ÉTHIQUE LIBERTARIENNE
 
DEUX MYTHES À PROPOS DE LA MONNAIE *
 
par André Dorais
  
 
          La monnaie est-elle un bien de consommation ou de production? Elle facilite la production et la consommation, mais n'est ni l'un ni l'autre. Est-ce alors une forme de capital? Elle constitue en fait une troisième catégorie et une augmentation de sa quantité ne confère donc aucun avantage. Démystifions ces quelques concepts.
 
Mythe no. 1: Il existe une quantité optimale de monnaie 
  
          La perte d'un bien de consommation ou d'un bien de production résulte en un appauvrissement. Au contraire, le gain ou l'ajout d'un tel bien amène un enrichissement. Cependant, la même chose ne peut être dite d'un ajout ou d'une perte d'argent dans un système économique. Comme l'écrit Ludwig von Mises dans The Theory of Money and Credit: « Une augmentation de la quantité de monnaie ne peut pas davantage accroître le bien-être des membres d'une communauté qu'une réduction de monnaie ne peut le détériorer. » [Traduction libre] C'est que les changements de valeur de la monnaie s'ajustent à la demande de celle-ci. De sorte qu'en dépit des variations dans la quantité de monnaie la richesse totale demeure la même. 
  
          Les biens de production tirent leur valeur des biens de consommation qu'ils servent à produire. Plus il y a de biens de production, plus on est prospère. Mais il n'en va pas de même de la monnaie. Il n'y a aucun avantage à obtenir d'une quantité additionnelle de monnaie pour l'économie dans son ensemble. Les lois qui gouvernent la valeur d'une monnaie sont différentes de celles qui gouvernent la valeur des biens de production et de consommation. 
  
          Lorsque la demande d'un individu est comblée par une production accrue, il y a enrichissement social car au moins deux individus sont satisfaits, soit le consommateur et le producteur. Cependant, même dans un système où la quantité de monnaie est équivalente à une quantité d'or librement produite, il n'y a pas d'avantage social à l'inflation (= croissance) monétaire malgré le fait que l'échange entre un acheteur et un producteur d'or soit satisfaisant pour chacun. En effet, une tierce partie s'appauvrit en voyant la valeur de ses avoirs monétaires diminuer – toutes choses étant par ailleurs égales – suite à une augmentation de la quantité d'or. On ne peut pas dire que, malgré la redistribution de richesse que cela occasionne, la satisfaction totale demeure inchangée, car la satisfaction ne se mesure pas.  
  
          En somme, la monnaie est un bien économique qui n'est ni un bien de consommation ni un bien de production. Elle exige donc une grille d'analyse différente. Les changements dans l'offre de monnaie ne confèrent ni une augmentation ni une réduction de valeur sociale.
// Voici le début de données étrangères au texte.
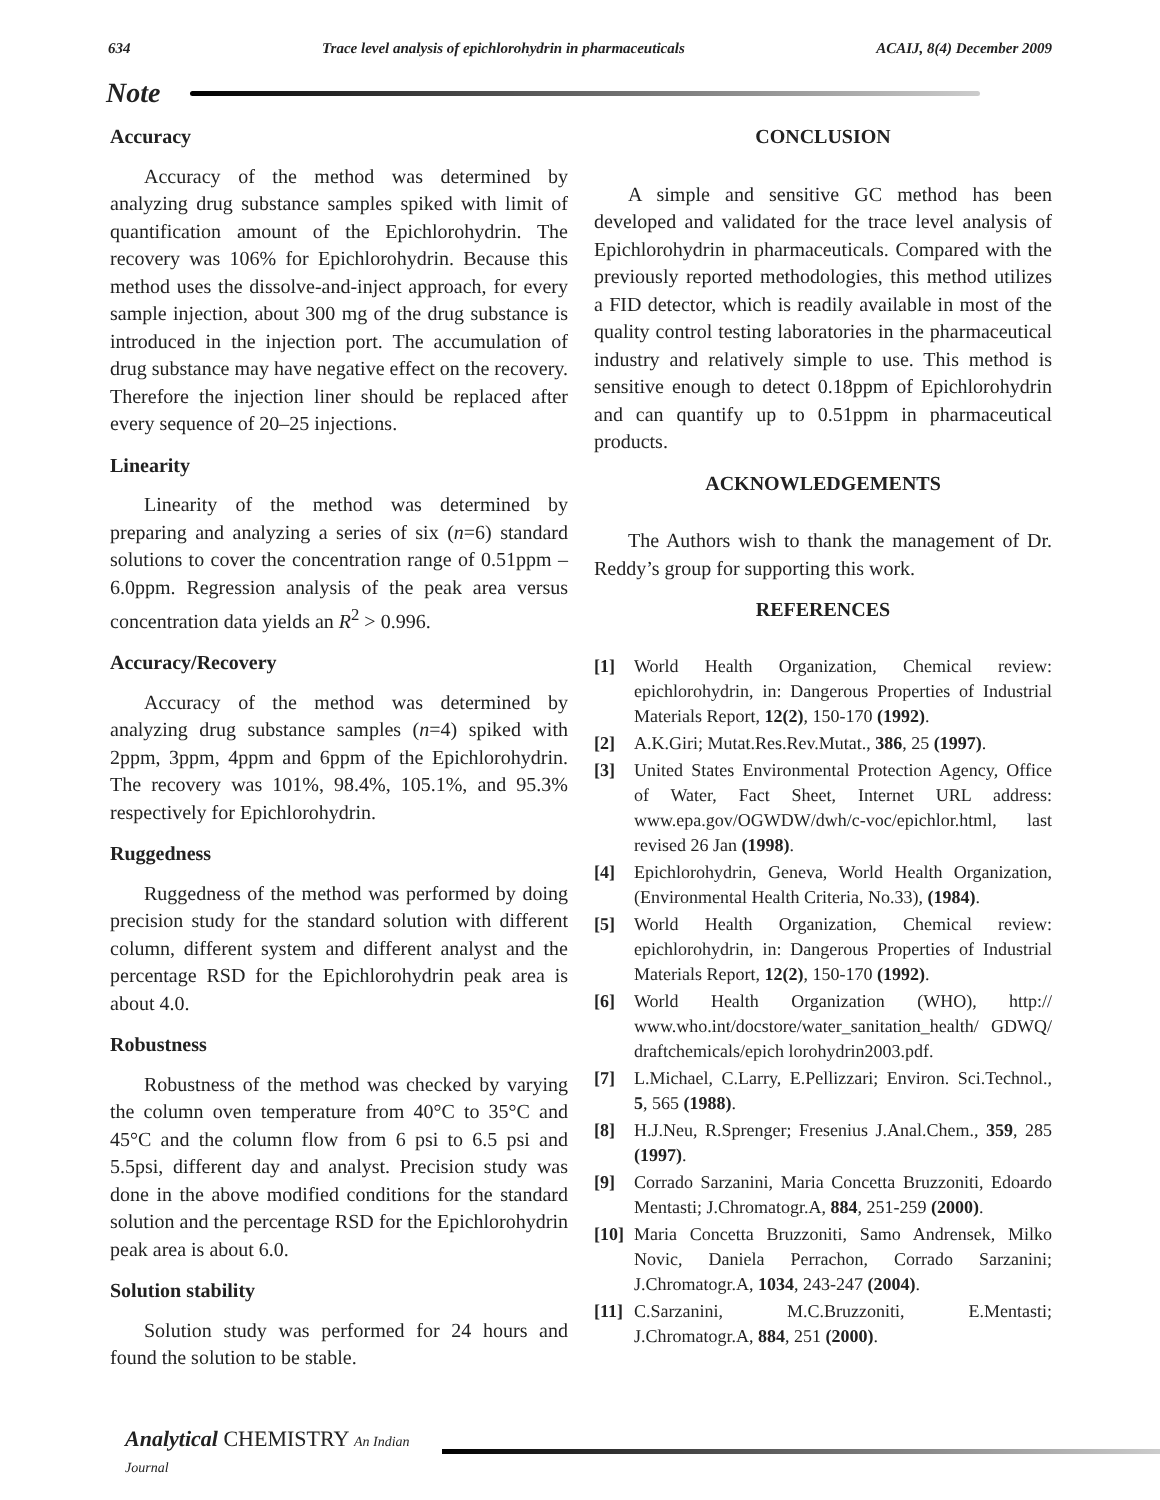634 Trace level analysis of epichlorohydrin in pharmaceuticals ACAIJ, 8(4) December 2009
Note
Accuracy
Accuracy of the method was determined by analyzing drug substance samples spiked with limit of quantification amount of the Epichlorohydrin. The recovery was 106% for Epichlorohydrin. Because this method uses the dissolve-and-inject approach, for every sample injection, about 300 mg of the drug substance is introduced in the injection port. The accumulation of drug substance may have negative effect on the recovery. Therefore the injection liner should be replaced after every sequence of 20–25 injections.
Linearity
Linearity of the method was determined by preparing and analyzing a series of six (n=6) standard solutions to cover the concentration range of 0.51ppm – 6.0ppm. Regression analysis of the peak area versus concentration data yields an R<sup>2</sup> > 0.996.
Accuracy/Recovery
Accuracy of the method was determined by analyzing drug substance samples (n=4) spiked with 2ppm, 3ppm, 4ppm and 6ppm of the Epichlorohydrin. The recovery was 101%, 98.4%, 105.1%, and 95.3% respectively for Epichlorohydrin.
Ruggedness
Ruggedness of the method was performed by doing precision study for the standard solution with different column, different system and different analyst and the percentage RSD for the Epichlorohydrin peak area is about 4.0.
Robustness
Robustness of the method was checked by varying the column oven temperature from 40°C to 35°C and 45°C and the column flow from 6 psi to 6.5 psi and 5.5psi, different day and analyst. Precision study was done in the above modified conditions for the standard solution and the percentage RSD for the Epichlorohydrin peak area is about 6.0.
Solution stability
Solution study was performed for 24 hours and found the solution to be stable.
CONCLUSION
A simple and sensitive GC method has been developed and validated for the trace level analysis of Epichlorohydrin in pharmaceuticals. Compared with the previously reported methodologies, this method utilizes a FID detector, which is readily available in most of the quality control testing laboratories in the pharmaceutical industry and relatively simple to use. This method is sensitive enough to detect 0.18ppm of Epichlorohydrin and can quantify up to 0.51ppm in pharmaceutical products.
ACKNOWLEDGEMENTS
The Authors wish to thank the management of Dr. Reddy’s group for supporting this work.
REFERENCES
[1] World Health Organization, Chemical review: epichlorohydrin, in: Dangerous Properties of Industrial Materials Report, 12(2), 150-170 (1992).
[2] A.K.Giri; Mutat.Res.Rev.Mutat., 386, 25 (1997).
[3] United States Environmental Protection Agency, Office of Water, Fact Sheet, Internet URL address: www.epa.gov/OGWDW/dwh/c-voc/epichlor.html, last revised 26 Jan (1998).
[4] Epichlorohydrin, Geneva, World Health Organization, (Environmental Health Criteria, No.33), (1984).
[5] World Health Organization, Chemical review: epichlorohydrin, in: Dangerous Properties of Industrial Materials Report, 12(2), 150-170 (1992).
[6] World Health Organization (WHO), http:// www.who.int/docstore/water_sanitation_health/ GDWQ/ draftchemicals/epich lorohydrin2003.pdf.
[7] L.Michael, C.Larry, E.Pellizzari; Environ. Sci.Technol., 5, 565 (1988).
[8] H.J.Neu, R.Sprenger; Fresenius J.Anal.Chem., 359, 285 (1997).
[9] Corrado Sarzanini, Maria Concetta Bruzzoniti, Edoardo Mentasti; J.Chromatogr.A, 884, 251-259 (2000).
[10] Maria Concetta Bruzzoniti, Samo Andrensek, Milko Novic, Daniela Perrachon, Corrado Sarzanini; J.Chromatogr.A, 1034, 243-247 (2004).
[11] C.Sarzanini, M.C.Bruzzoniti, E.Mentasti; J.Chromatogr.A, 884, 251 (2000).
Analytical CHEMISTRY An Indian Journal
Tout ce qu'on peut dire de celle-ci est qu'elle ne se mesure pas. Rappelons que pour bien comprendre la monnaie il faut comprendre que la valeur est subjective. 
    
          Puisque le marché tend à déterminer le pouvoir d'achat là où l'offre et la demande de monnaie coïncident, il ne peut jamais y avoir un surplus ou une pénurie de monnaie. « La quantité de monnaie disponible dans l'économie est toujours suffisante pour permettre à chacun tout ce que la monnaie fait et peut faire. » (Human Action, p. 421, traduction libre) 
  
          La monnaie commence à circuler dans les marchés en des points spécifiques, c'est-à-dire par l'entremise d'échanges volontaires entre particuliers. Elle se répand de façon asymétrique selon qu'un individu y accède tôt ou tard. Les premiers à y mettre la main s'enrichissent, car ils se procurent des biens aux prix actuels. Les biens les plus désirés subissent alors une hausse de leurs prix. L'augmentation des prix se poursuit mais de façon moins intensive jusqu'à ce que tous les biens soient affectés à divers degrés. Les derniers à s'approprier ce nouvel argent voient leurs revenus diminuer à cause de la réduction du pouvoir d'achat de la monnaie comme conséquence inévitable d'une augmentation de sa quantité.  
  
          Même si les pertes des derniers correspondent aux profits des premiers, on ne peut affirmer que cette redistribution constitue un « jeu à somme nulle », car il est impossible de comparer les valeurs entre les individus. En d'autres mots, dans une théorie de la valeur exclusivement subjective on ne peut légitimement établir des comparaisons interpersonnelles d'unités de satisfaction. Ainsi, peut-être que le perdant ne s'en fait pas et que le gagnant est fou de joie ou vice versa.  
  
          Puisque les changements dans la quantité de monnaie ne sont pas neutres, c'est-à-dire qu'ils entraînent inévitablement des gagnants et des perdants, quels sont les avantages d'une production libre de monnaie par rapport à la production monopolisée par la banque centrale? Précisons d'abord que le mythe d'une quantité optimale de monnaie n'est qu'une variation du mythe de sa neutralité. La réalité nous indique plutôt qu'il y a des conséquences aux variations de quantité de monnaie et qu'il n'en existe pas de quantité optimale.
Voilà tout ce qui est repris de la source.